# Biggest amateur mistake and how do amateur players become high-level golfers?



## GolfSwingTips

Have you already notice that you are usually performing your best golf shots when you are just hitting for fun and not really thinking about the result?

The most common mistake that I see from inexperienced players during my years of teaching is that they have a tendency to be too tense when they perform a golf swing. They want to hit the ball so hard, that they contracted all their muscles of their body to increase their power. They want it so much that they even forget to use a proper technique. I can ensure you that this is not the good way to perform a good golf swing. It is essential to always remember; it is a swing, not a hit! If you keep using this bad habit, you will never gain consistency in your play. The ball will never go as far as you want and where you want it. So, how can I get ride of this wrong habit and achieve a perfect golf swing?

1. First, before performing a golf swing, you need to be relaxed.

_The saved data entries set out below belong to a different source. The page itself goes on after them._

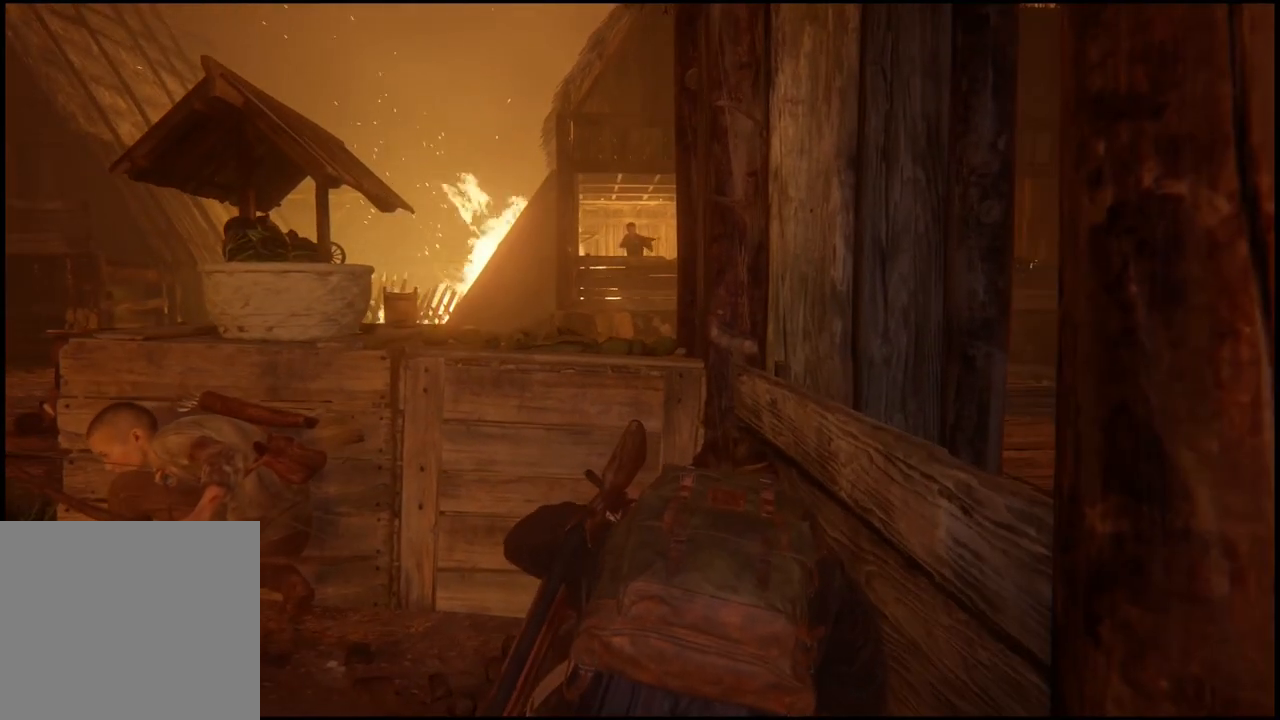
{"dt_ms": 500, "buttons": [], "left_stick": "center", "right_stick": "center", "events": []}
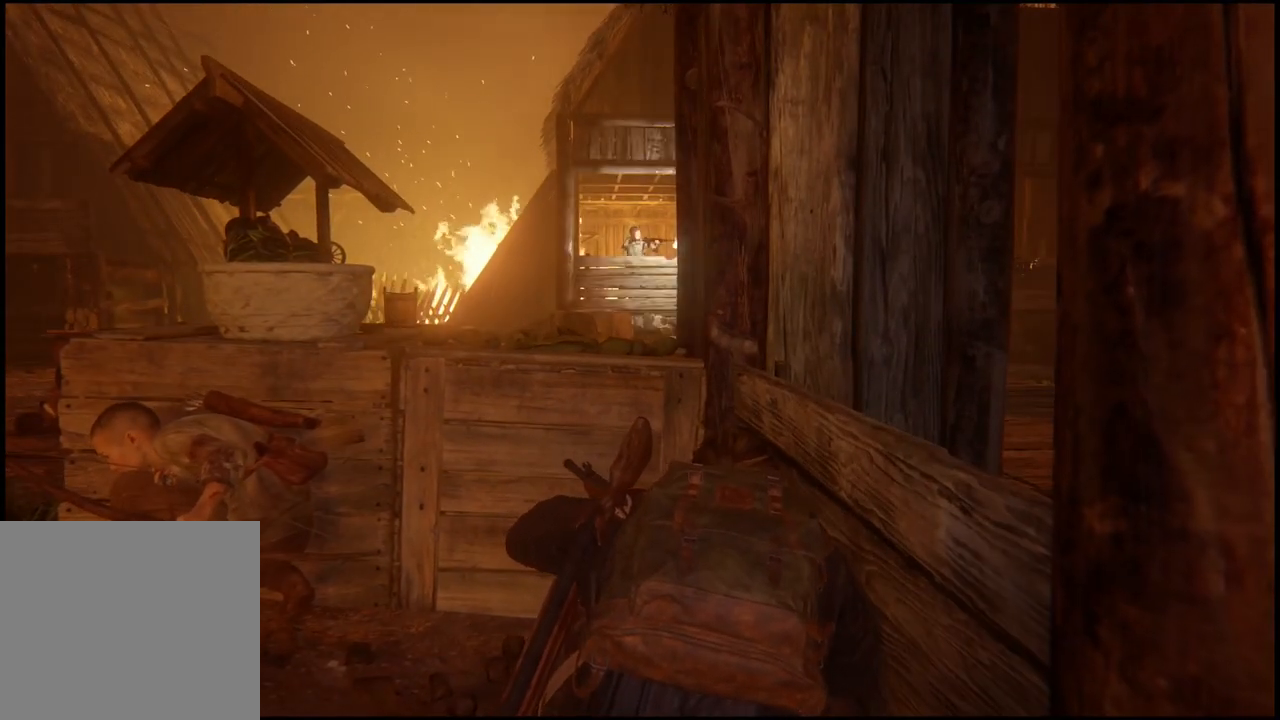
{"dt_ms": 500, "buttons": [], "left_stick": "center", "right_stick": "center", "events": []}
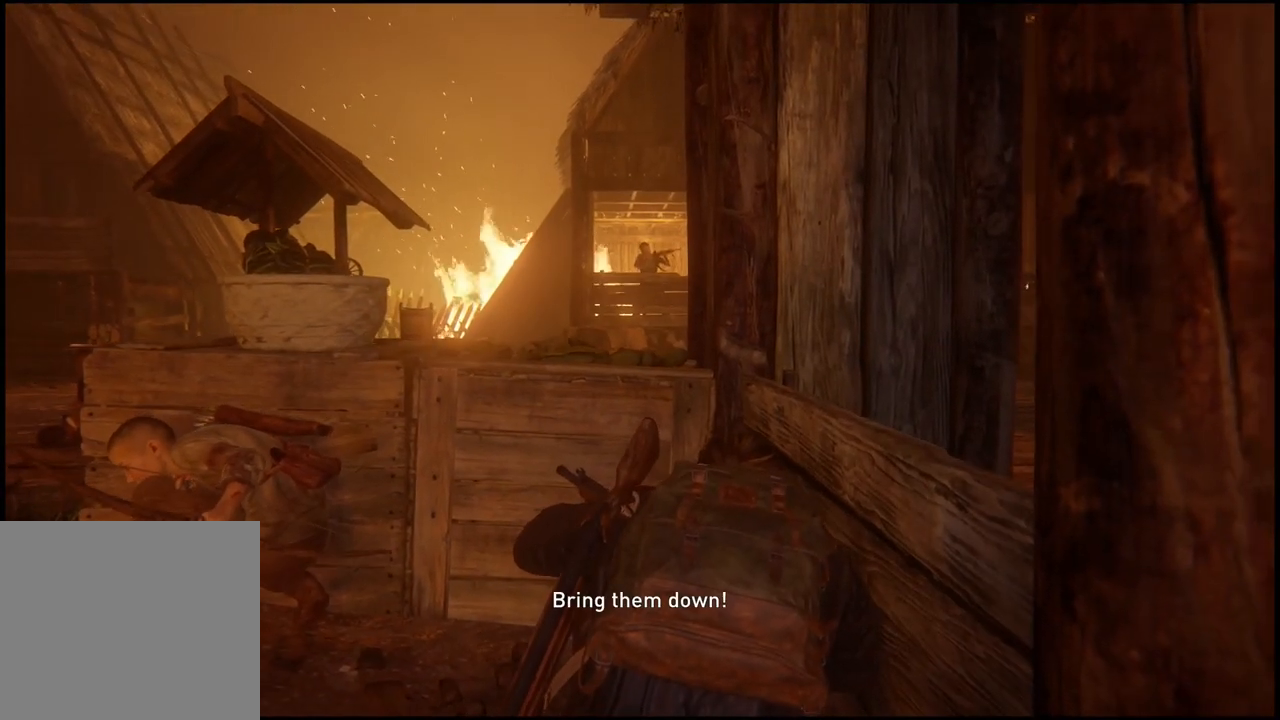
{"dt_ms": 500, "buttons": [], "left_stick": "center", "right_stick": "right", "events": [[183, "right_stick", "right"]]}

Don't try the impossible; don't try to put too much pressure on yourself. When you perform a golf swing it is really important to release your muscles and a have a light grip pressure. In those conditions, you increase your chance to perform a fluid swing with a good arms extension that will improve the distance and accuracy of your hit. 

2. Don't try to punish the ball, concentrate on your swing. If you want to see good results, you need to do properly every parts of a golf swing. Each step has a crucial importance; the backswing, the dowsing, the impact and the follow-through have all an essential roles. If one of them is not execute correctly, the results will never be as high as your expectations. So a great impact, is not the result of your strength, it's the result of a proper golf swing.

Those two advices can seem contradictory because in the first one you need to clear your mind of all thoughts and in the second one you need to concentrate on every step of a perfect golf swing; this is normal. To perform the first part adequately, feel free and relaxed, the second part must becomes a habit, you must be able to achieve a proper golf swing naturally. With those two elements combine you will play at your full potential. However, it is normal if you are not able to do so for the moment. But with determination, effort, patience and practice you will be able to make it your reality.


----------



## FrogsHair

Good advises you gave. I always play relaxed golf, because I always play for the fun of it. I don't care where the ball goes, or what my next shot might be. I know I will break 90, 95% of the time, and even break 80 every so often. I never, ever worry about embarrassing myself on the course. Some days are just better than others for me, which is not unlike all the other golfers who play this game. My game is what it is, for that day. Now if I get paired with another golfer who has a decent game, my competitiveness shows up, and I might focus a little more on course management to save few strokes.

As for the biggest mistake I see on the golf course, it's usually an "out to in swing" which is one of the root causes for slicing. That, or maybe a poor grip.


----------